I message my supervisor and request leave and permission to work from home. My husband made a neurology appointment for this morning at our big midtown hospital. I don’t want to go to it and risk exposure but Rog twice confirmed the appointment without reminding me that he’d made it and I also don’t want to relegate him to a taxi each way and even more chances of exposure. We drop the girls at school and head to the hospital.
It turns out there’s a new Parkinson’s drug coming online that the neuro wants Rog to try. I am always skeptical of such things, but they give us a starter supply and ask us to sign for permission to wrangle insurance to pay for more. I ask about side effects and am given the explanation “well yes, those are always possible.” My research later indicates that there is reason for hope that the drug will help, but that it causes hallucinations for some people.
The late morning and afternoon pass in a flurry of work and calls and its time to grab the girls from school. Spring break is on! The school carnival, their last run at this right of passage as elementary students, was a delight. But also the teachers all sent home extra work. They are forewarned that things are closing down with Covid 19 fears. They want the kids to be ready for standardized testing even if there are closures.
I have a camping reservation for tonight on the Atlantic coast, three hours from home. Anson is signed up to climb in a competition at the Jacksonville rock gym tomorrow morning and the gym didn’t cancel the competition. Do we stay or do we go? All signs point to Covid 19 continuing to blow up. But camping is relatively safe. And we haven’t got any other spring break plans. We take Jas home, grab our bags and go.
We make it with twenty minutes to spare before sunset. I set up the tent while Anson runs to the bathhouse to put on her swimsuit. We race to the beach with the sky going pastel above us. Low tide. Low tide at Anastasia is breakers right on shore with another line farther out. We lament our lack of bodyboards and surfboards. She bets it’ll be too cold for me. I think about all the ocean plunges in my life, and I’m mostly glad she doesn’t know my history with this kind of foolishness.

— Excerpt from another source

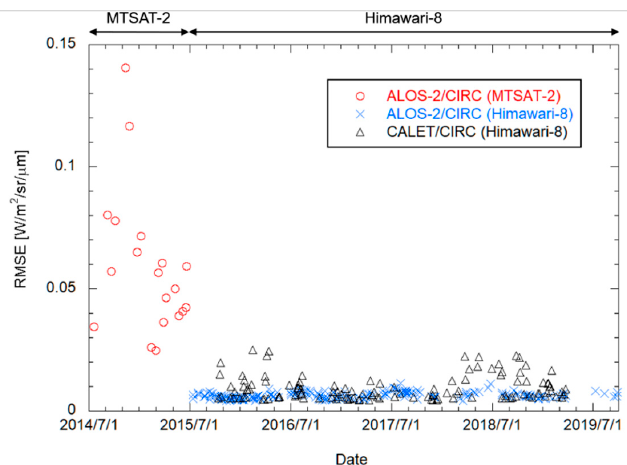
Figure 13. Root mean square (RMS) errors of the AIRS-based regression equations for ALOS-2/CIRC (MTSAT-2 and Himawari-8) and CALET/CIRC (Himawari-8) as a function of date.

We run up and down the waterline a few times and then make for the first sandbar. It is colder than this old body prefers, but I still love it. Annie is delighted.

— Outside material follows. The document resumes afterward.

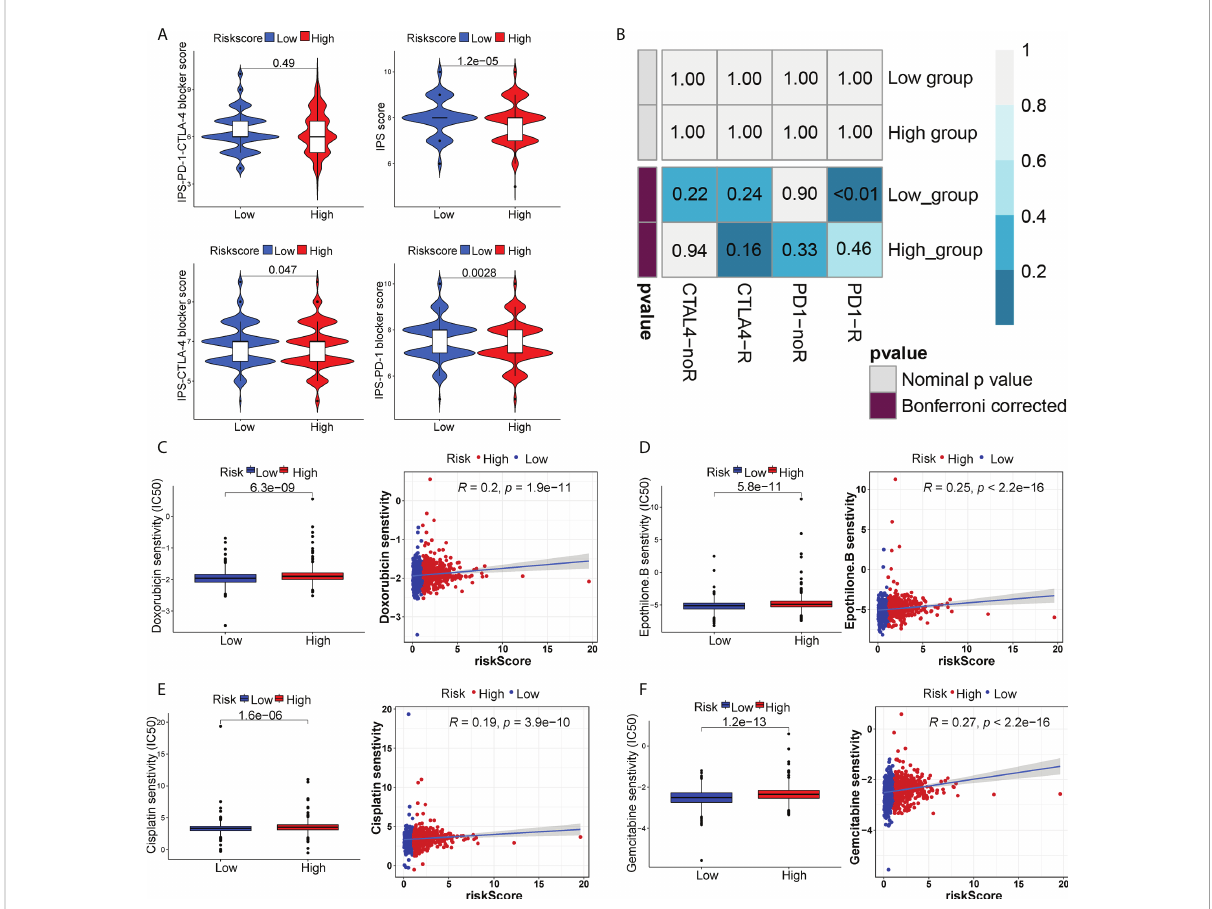
FIGURE 7 The distinct sensitivity to ICI therapy and chemo-drug therapy. (A) Four subtypes of IPS values (IPS score, IPS-PD1 blocker score, IPS-CTLA4 blocker and IPS-PD1-CTLA4 blocker). (B) The possible response to anti-PD1 and anti-CTLA4 immunotherapy in the two risk groups. Drug sensitivity of doxorubicin (C) , epothilone B (D) , cisplatin (E) and gemcitabine (F) in two risk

Just as I make it to the sandbar, I spot a moon jelly caught in the shallows, trying to right itself, and try to call Annie over to see it. To stay with it in the current, I’m walking fast in thigh deep water- waist deep for her, and it’s hard for her to catch up. She makes it over and sees the ghostly creature. I swirl the water near it allowing it to pump for a moment upright, and consider the hopelessness of my action. A jelly inside the breakers isn’t going to make it back out to sea. Annie and I talk about jellyfish until she shouts, “I love it here!” And we run up the sandbar in shin deep water watching the sky darken to magenta behind us.

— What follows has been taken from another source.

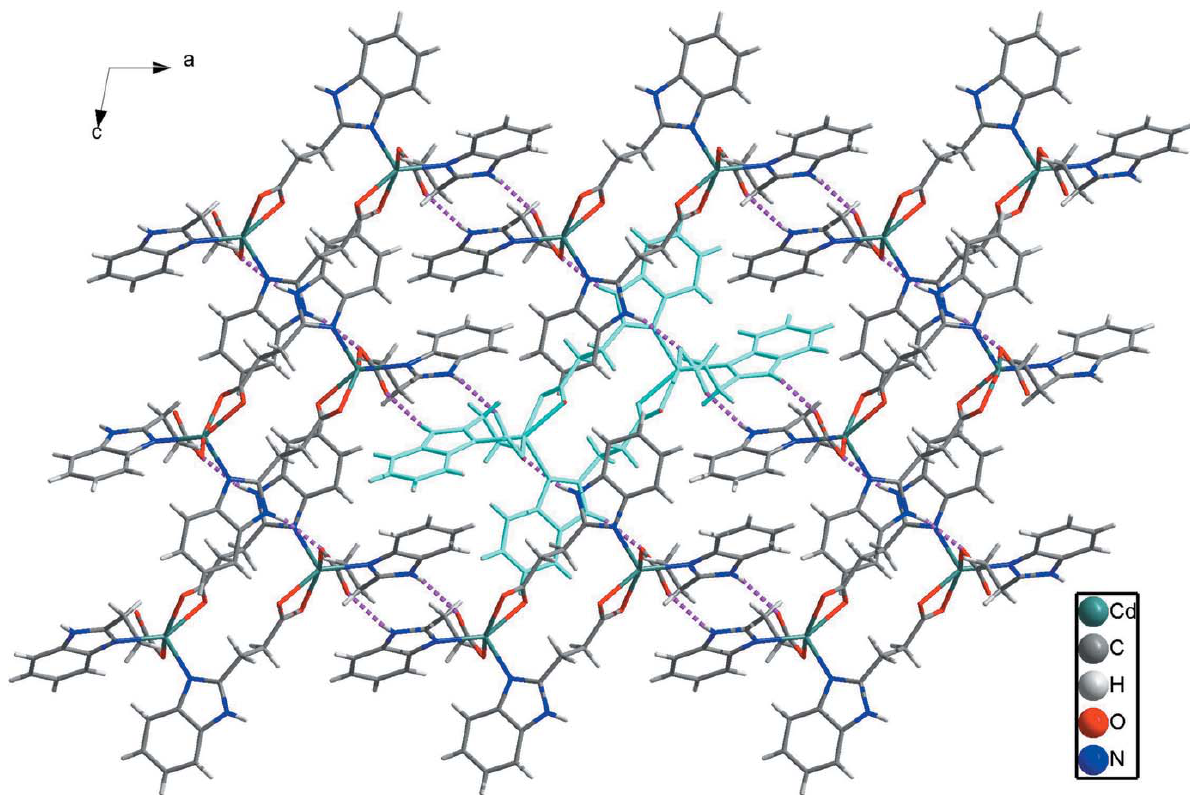
Figure 6 A perspective view of the three-dimensional frameworks in 2 formed by one-dimensional ladders and N—H (cid:4)(cid:4)(cid:4) O hydrogen bonds (Table 3). The hydrogen bonds are shown as dashed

We start to play wave games- kicking the tops of waves, trying to leap completely over some of them. I turn circles in the wind scooping up water and tossing it. “I love you ocean!” I shout. “I’m sorry humans have done so many dumb things! We’re trying to make the best choices! Well, many of us are!” Annie grins at me and takes my hand. “I’m so glad we came here,” she says.
***
Three days later and it remains to be seen how the Covid 19 saga will play out. Have we hamstrung ourselves by not having testing infrastructure in place sooner? I can’t decide whether I think willful decisions were made at some levels with the thought that not knowing how many cases we had would somehow be better for us- that, in effect, hiding the true number of cases out there would somehow be grounds for less panic. If that was somebody’s logic, I don’t think it was good logic. Regardless, we are where we are now. And we’ve got to make good decisions going forward.